Thursday, March 24, 2016

Potter County: Successes Grow As Women’s Center Observes Anniversary

Potter County’s innovative Women’s Residential Rehabilitation Center has received national recognition at the same time it observes its first anniversary. County News, a publication of the National Association of Counties that’s widely circulated across the country and in the U.S. Congress, featured a report on the facility in a recent edition. It’s located on the campus of the Northern Tier Children’s Home in Harrisburg and is a project of the Potter County Commissioners, in cooperation with the court system, Potter County Human Services and other partners. Commissioners Doug Morley, Paul Heimel and Susan Kefover recently approved a three-month lease extension with the NTCH board of directors, which was a requirement to continue qualifying the center for state funding. More than 90 percent of the women referred there from the courts have met all rehabilitative goals and been released. Director Melissa Gee, Supervisor Matt Shimkanin and caseworkers are responsible for coordinating a comprehensive schedule that includes access to drug, alcohol, mental health and educational services. Work release is available for some residents.

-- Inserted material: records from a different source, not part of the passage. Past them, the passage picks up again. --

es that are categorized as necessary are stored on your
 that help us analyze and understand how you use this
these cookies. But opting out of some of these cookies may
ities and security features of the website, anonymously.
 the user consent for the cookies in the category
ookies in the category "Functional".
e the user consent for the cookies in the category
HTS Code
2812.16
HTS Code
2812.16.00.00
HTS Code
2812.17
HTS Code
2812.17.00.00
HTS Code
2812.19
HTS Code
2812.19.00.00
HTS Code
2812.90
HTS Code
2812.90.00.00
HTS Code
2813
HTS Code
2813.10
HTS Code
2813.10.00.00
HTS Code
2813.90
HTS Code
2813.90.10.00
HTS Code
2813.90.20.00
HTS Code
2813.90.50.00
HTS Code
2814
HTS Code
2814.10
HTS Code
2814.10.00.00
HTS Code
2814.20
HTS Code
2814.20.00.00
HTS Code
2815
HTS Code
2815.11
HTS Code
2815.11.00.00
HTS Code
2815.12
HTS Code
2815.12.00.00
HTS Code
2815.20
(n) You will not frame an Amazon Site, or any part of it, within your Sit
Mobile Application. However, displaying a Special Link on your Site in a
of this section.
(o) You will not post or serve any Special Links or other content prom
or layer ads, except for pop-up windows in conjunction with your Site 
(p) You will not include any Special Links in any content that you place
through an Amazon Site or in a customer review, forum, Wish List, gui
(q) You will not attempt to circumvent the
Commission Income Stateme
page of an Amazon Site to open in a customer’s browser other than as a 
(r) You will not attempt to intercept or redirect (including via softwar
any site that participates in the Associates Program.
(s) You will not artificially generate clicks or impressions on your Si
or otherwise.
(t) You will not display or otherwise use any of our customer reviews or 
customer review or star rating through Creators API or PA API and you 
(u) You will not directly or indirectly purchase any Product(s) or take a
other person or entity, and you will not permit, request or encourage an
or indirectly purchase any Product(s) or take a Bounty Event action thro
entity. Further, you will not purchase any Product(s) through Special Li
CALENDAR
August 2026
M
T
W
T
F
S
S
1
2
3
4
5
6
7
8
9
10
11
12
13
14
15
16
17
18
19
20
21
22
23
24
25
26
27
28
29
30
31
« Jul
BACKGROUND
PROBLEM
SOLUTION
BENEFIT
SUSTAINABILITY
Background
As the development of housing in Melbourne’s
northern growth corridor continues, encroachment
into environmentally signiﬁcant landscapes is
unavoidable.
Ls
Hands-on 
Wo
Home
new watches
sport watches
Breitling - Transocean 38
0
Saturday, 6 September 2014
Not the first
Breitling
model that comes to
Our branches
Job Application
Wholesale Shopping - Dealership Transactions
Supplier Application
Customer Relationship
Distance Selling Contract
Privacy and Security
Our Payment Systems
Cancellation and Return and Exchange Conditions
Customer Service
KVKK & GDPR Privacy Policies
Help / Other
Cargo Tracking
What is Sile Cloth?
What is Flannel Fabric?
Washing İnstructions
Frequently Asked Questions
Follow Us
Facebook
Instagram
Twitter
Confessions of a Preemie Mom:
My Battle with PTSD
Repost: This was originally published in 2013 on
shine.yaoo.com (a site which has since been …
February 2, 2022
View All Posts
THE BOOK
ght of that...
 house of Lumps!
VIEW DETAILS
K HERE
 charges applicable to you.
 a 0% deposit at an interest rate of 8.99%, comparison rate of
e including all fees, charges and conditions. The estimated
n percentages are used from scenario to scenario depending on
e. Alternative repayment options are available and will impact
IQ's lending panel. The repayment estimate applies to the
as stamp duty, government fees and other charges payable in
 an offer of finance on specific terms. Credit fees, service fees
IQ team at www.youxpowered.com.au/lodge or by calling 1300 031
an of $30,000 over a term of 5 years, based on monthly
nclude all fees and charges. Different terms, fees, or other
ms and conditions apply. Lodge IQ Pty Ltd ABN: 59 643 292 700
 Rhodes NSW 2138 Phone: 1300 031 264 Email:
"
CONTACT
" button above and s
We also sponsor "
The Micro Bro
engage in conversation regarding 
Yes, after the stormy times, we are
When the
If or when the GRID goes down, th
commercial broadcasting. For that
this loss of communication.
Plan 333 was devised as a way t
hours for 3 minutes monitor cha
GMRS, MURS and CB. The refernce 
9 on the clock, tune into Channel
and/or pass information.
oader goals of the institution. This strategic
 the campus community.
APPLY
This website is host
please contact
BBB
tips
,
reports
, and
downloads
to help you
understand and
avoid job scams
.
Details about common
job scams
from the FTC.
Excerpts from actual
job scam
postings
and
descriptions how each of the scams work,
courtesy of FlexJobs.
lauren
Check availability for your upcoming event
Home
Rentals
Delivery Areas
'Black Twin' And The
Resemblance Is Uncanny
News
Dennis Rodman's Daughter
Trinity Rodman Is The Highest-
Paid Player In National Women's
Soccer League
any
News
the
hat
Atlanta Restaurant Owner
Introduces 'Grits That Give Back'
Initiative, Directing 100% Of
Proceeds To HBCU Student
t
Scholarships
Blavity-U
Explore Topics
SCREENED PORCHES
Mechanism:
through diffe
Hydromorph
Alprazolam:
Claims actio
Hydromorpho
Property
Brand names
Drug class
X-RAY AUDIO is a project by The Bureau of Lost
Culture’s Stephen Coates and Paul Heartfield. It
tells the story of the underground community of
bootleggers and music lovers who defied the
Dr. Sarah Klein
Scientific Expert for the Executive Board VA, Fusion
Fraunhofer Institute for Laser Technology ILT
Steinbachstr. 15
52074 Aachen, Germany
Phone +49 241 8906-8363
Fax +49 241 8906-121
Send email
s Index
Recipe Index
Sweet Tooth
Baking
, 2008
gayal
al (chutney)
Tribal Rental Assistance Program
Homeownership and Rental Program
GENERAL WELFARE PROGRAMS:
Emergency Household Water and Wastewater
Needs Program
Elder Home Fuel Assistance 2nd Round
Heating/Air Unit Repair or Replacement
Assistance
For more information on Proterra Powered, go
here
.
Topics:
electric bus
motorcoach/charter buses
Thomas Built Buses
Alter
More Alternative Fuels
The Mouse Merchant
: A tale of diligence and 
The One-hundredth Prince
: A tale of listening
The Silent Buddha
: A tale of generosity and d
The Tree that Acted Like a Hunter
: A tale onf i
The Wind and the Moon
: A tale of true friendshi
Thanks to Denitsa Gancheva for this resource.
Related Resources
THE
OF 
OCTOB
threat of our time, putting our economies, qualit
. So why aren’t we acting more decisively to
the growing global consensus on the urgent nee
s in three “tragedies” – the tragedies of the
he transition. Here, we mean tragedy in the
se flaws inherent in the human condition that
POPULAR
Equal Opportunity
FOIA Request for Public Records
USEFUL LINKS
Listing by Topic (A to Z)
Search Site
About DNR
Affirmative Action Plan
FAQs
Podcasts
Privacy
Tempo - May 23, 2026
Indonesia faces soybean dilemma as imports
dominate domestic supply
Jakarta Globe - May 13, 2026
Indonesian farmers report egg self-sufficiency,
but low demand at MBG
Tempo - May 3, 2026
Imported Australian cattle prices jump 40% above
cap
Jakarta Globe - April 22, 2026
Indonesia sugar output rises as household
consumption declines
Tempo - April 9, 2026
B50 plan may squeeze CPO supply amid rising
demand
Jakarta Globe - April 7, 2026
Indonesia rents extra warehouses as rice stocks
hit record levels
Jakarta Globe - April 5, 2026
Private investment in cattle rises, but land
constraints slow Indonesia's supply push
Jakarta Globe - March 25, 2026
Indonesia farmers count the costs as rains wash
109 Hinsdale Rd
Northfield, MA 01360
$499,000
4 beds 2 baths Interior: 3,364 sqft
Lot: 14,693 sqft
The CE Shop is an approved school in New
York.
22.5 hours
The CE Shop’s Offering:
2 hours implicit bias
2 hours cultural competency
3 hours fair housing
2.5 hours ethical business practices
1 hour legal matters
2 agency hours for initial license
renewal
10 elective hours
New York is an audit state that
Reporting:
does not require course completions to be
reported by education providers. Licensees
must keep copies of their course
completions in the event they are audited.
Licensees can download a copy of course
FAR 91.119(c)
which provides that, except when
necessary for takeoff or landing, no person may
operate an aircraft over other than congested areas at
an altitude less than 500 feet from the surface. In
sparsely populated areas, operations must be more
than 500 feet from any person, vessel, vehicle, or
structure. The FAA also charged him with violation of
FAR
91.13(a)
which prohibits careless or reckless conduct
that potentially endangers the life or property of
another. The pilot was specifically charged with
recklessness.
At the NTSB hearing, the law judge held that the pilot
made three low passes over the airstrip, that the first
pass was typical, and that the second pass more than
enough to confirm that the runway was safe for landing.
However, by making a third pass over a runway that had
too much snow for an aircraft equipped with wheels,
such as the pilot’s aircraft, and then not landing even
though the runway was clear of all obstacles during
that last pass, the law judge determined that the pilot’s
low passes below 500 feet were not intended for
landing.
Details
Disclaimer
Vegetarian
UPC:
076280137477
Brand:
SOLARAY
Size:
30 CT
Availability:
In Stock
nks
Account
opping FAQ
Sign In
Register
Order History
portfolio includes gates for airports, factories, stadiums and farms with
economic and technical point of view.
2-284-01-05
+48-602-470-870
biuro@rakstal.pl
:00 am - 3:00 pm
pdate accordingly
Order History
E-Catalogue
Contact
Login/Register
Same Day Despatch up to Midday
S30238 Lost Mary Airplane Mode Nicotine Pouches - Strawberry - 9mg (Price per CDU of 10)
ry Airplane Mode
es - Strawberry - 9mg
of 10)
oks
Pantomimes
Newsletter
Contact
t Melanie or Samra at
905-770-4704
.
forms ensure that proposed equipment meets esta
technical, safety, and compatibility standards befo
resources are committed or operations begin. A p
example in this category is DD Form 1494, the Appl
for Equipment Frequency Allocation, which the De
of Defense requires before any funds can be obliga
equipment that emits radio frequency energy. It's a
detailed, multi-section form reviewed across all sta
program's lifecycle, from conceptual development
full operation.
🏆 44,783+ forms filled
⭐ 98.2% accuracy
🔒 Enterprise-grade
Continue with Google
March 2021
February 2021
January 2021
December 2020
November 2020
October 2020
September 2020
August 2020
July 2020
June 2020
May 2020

Administrators have revised staff training, admission criteria, disciplinary procedures, visitation policies and other operational aspects. The center now accepts referrals from Cameron County for $65 per day, and officials have approached Tioga County about accepting women from that county who meet admission criteria. Other counties have expressed interest in studying Potter County’s center as a model. Most recently, Gary Tennis, Secretary of Alcohol and Drug Programs, requested more information.

Women who are court-ordered to the Harrison Valley facility receive comprehensive services designed to reduce their chances of re-offending. The center is open to non-violent women, many of whom are in need of substance abuse and/or mental health treatment, employability support, educational assistance and other services. They’re housed in a residential setting, where families are able to visit and participate in structured counseling sessions with the detainee. Potter County Judge Stephen Minor and District Attorney Andy Watson, along with defense lawyers, confer to determine if a woman offender is eligible for admission to the center as an alternative to jail. State funding is covering the majority of costs. “Cost avoidance” is also part of the funding package. Potter County currently pays approximately $65 per day to send its female offenders to out-of-county jails, so operating the Harrison Valley center as an alternative is reducing those costs. Approximately 2,500 jail days have been avoided as a result of the center’s opening last March.